“Adımızı Ulu Önder Atatürk koydu: Atatürk’ün gazetesiyiz” diyorlar.
Doğrusu, işbu “Atatürkçülük” kamuflajı pek konforlu ve de kullanışlıdır.
Cumhuriyet’in aslında ‘Washington Portakalı’ olduğu gerçeğini “fevkalade iyi” perdeliyor!
“Laikliğin Kalesiyiz” diyen gazetenin Ankara Temsilciliği yeni binasına kavuştu.
Açılışa katılanlar arasında “olmazsa, olmaz” iki ünlü “Ultra Laikçi” yerlerini almıştı:
-Eski Cumhurbaşkanı Ahmet Necdet Sezer ile 367 Sabih Kanadson…
“Bu ikilinin Baronlar Konseyi’nde sandalyesi var mıdır?” diye hep merak etmişimdir!
“SAHTE BAYRAK” SALLIYORLAR
İki gün önceki açılışta misafirlerini ağırlayan Cumhuriyet Vakfı’nın Başkanı Alev Coşkun, “Holdinglerin gazetesi değiliz. Yandaş gazetesi de değiliz” demiş…
Çok uzun yıllardır False Flag (Sahte Bayrak) sallayan “Solcu-Devrimci” Cumhuriyet, gerçekte Komprador Burjuvazi’nin çıkarlarını kolluyor!

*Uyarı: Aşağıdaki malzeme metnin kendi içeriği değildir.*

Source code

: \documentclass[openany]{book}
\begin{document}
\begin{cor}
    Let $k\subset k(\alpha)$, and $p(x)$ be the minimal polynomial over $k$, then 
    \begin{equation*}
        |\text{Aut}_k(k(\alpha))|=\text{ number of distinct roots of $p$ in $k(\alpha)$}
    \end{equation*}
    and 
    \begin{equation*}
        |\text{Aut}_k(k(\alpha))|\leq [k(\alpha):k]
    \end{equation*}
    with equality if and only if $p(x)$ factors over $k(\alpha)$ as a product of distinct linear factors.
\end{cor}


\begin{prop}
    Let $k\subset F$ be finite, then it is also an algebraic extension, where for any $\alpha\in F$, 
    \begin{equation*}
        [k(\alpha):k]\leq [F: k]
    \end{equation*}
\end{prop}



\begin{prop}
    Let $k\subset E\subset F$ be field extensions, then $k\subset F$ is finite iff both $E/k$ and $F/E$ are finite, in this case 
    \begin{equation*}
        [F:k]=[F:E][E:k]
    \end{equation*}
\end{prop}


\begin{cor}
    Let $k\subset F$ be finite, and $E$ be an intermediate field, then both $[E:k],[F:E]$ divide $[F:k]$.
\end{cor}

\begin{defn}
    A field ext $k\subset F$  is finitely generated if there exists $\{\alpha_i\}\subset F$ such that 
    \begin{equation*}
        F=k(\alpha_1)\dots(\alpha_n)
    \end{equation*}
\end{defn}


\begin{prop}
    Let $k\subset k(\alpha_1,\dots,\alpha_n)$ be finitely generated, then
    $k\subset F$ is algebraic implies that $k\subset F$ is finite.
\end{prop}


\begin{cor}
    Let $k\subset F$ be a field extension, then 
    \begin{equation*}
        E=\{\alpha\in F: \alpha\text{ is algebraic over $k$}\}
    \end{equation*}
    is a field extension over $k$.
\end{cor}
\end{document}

Türkiye’deki mevcut iktidarı yıkmak isteyen Sam Amca’sının yandaşıdır.
NEREDEN KOŞTU, GELDİ?
Mister Coşkun, gençlik yıllarından beri Derin Kulvarda “koşan, koşturulan” bir isimdir…
“Made in USA” 27 Mayıs darbesinin hemen öncesinde “sahaya sürülen” protestocu gençler arasındaydı.
*
Rasim Cinisli’nin “Bir Devrin Hafızası” adlı kitabında (Sayfa: 75) şu satırlar yazılıdır:
“Alev Coşkun ve Orhan Birgit’in başını çektiği elemanlar; aralarında Mehmet Barlas, Nurettin Sözen, Bozkurt Nuhoğlu, Ahmet Güryüz Ketenci gibi militanların da yer aldığı gençleri sahaya sürmüşlerdi…”
DAVETTEKİ YUMRUKLAŞMA
Emine Uşaklıgil’in “Benim Cumhuriyet’im” adlı kitabında; 16 Şubat 1969’daki “Kanlı Pazar” olayının gecesinde Mehmet Barlas’ın evindeki davette yaşananlar anlatılır.
Barlas Çifti; Gaziantep yemekleri eşliğinde, Cumhuriyet’in ağır toplarını -Nadir Nadi’den İlhan Selçuk’a, Ecvet Güresin’den İsmail Cem’e kadar- eşleriyle birlikte ağırlamışlardı.
Gecenin ilerleyen vaktinde Cumhuriyet’in Genel Yayın Müdürü Ecvet Güresin ile yazar İlhan Selçuk arasında başlayan tartışma, önce küfürleşmeye ardından yumruklaşmaya varmıştı.
Neticede, Ecvet Güresin işini kaybetmişti.